:: SUPPLIED ENTRIES
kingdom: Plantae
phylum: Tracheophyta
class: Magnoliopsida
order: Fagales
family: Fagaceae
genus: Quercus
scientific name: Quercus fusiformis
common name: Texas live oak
::::
:: SUPPLIED ENTRIES
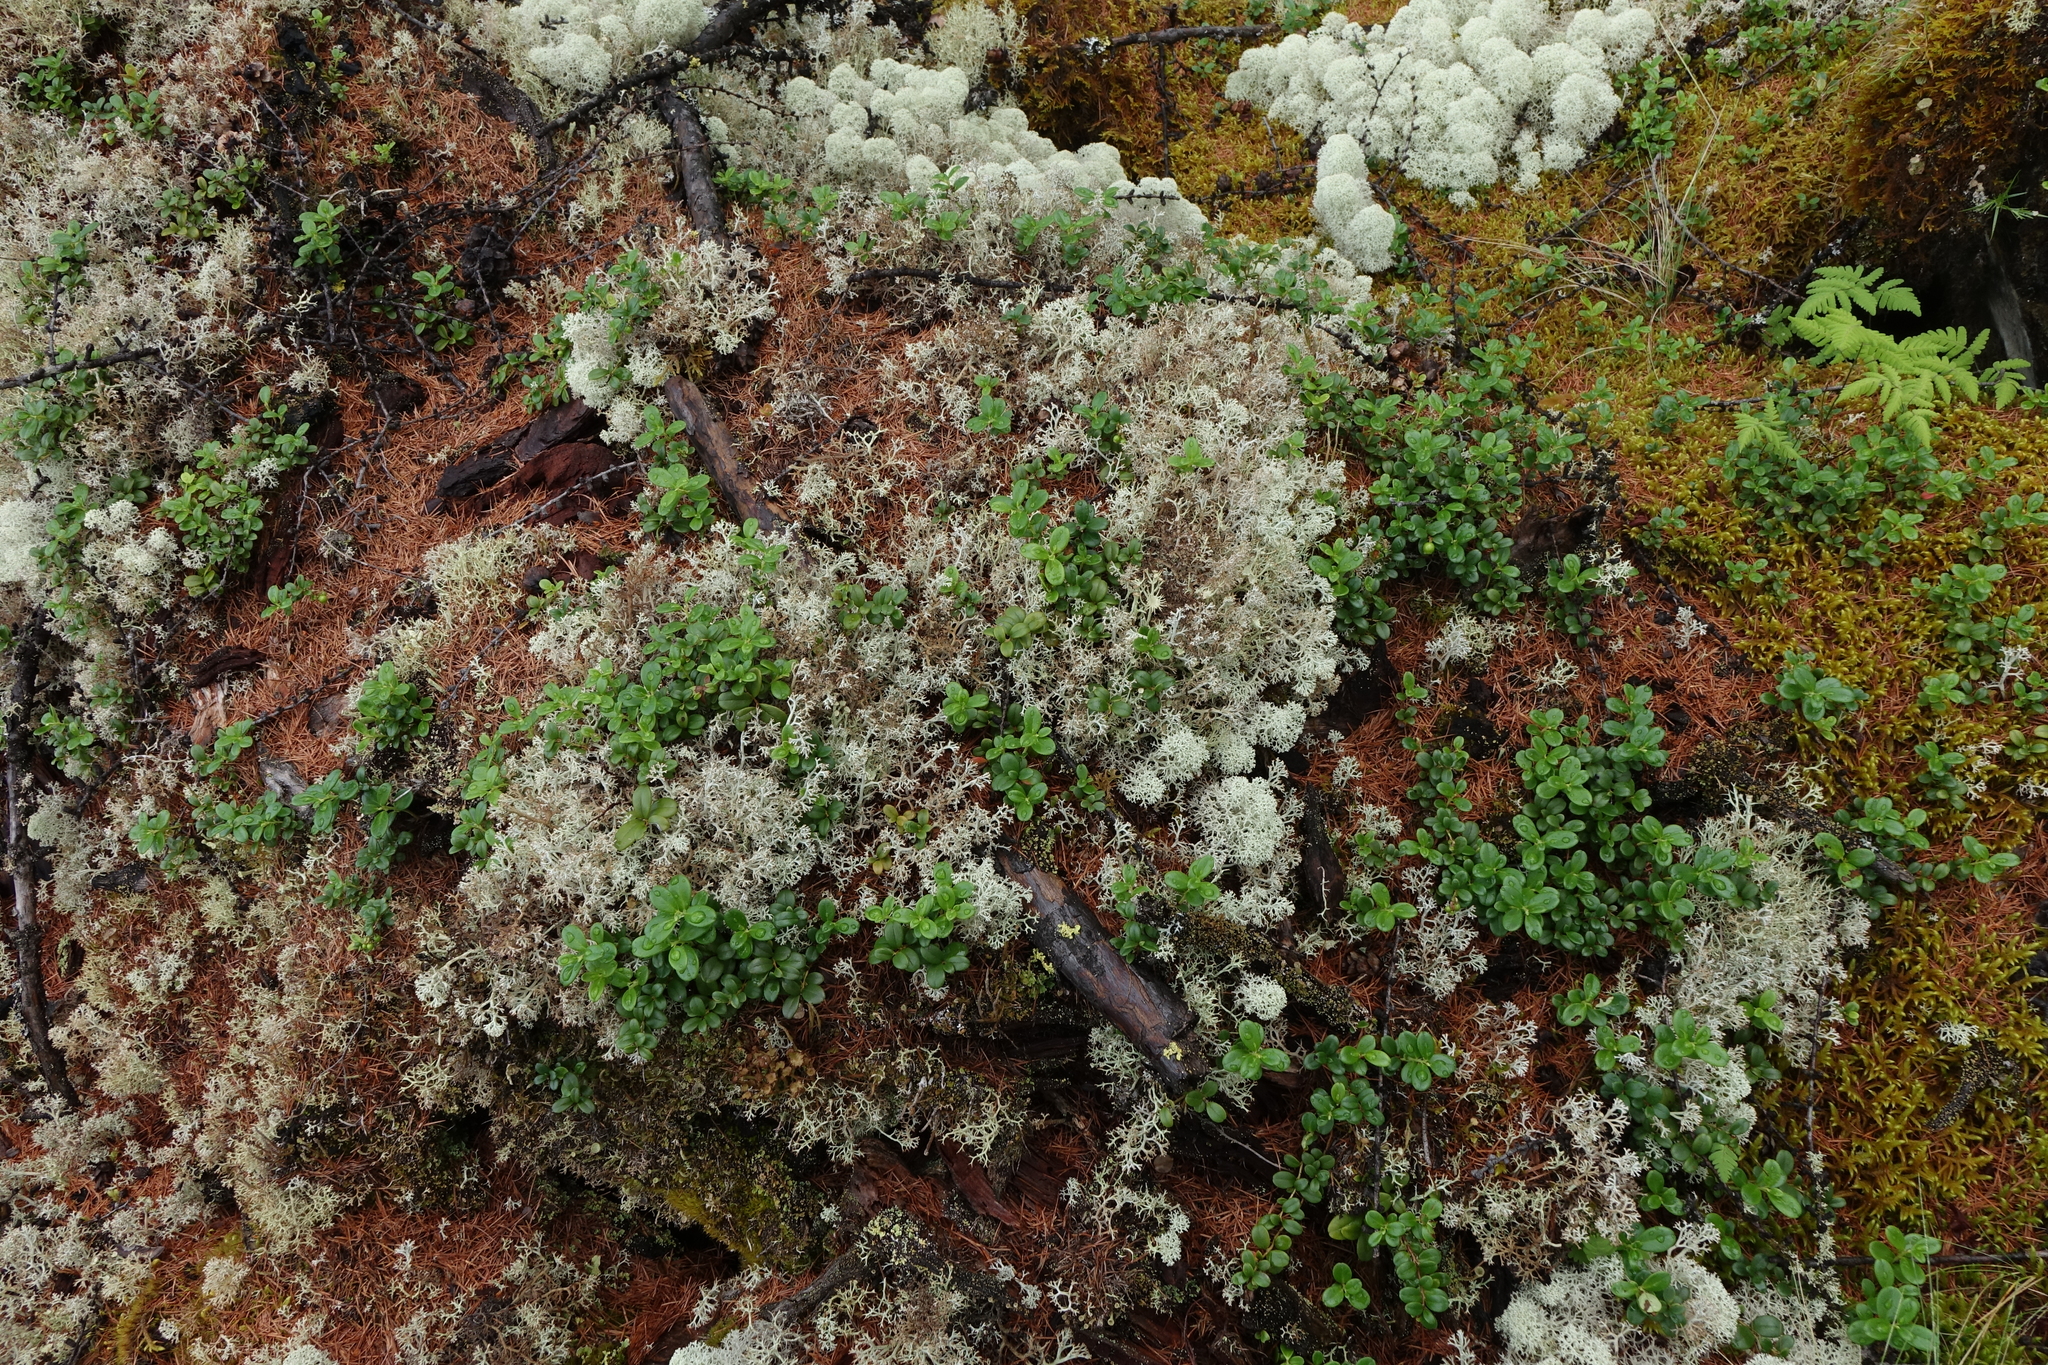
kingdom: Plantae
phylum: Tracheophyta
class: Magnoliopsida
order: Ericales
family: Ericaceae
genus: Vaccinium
::::
:: SUPPLIED ENTRIES
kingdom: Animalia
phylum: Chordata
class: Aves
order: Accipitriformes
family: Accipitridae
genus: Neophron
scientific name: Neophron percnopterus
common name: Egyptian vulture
::::
## SET EXERCISE
Copy out the listing word for word from the line containing "kingdom: Animalia" down to the line containing "common name: Egyptian vulture", including both of those lines.

## ANSWER TO THIS TASK
kingdom: Animalia
phylum: Chordata
class: Aves
order: Accipitriformes
family: Accipitridae
genus: Neophron
scientific name: Neophron percnopterus
common name: Egyptian vulture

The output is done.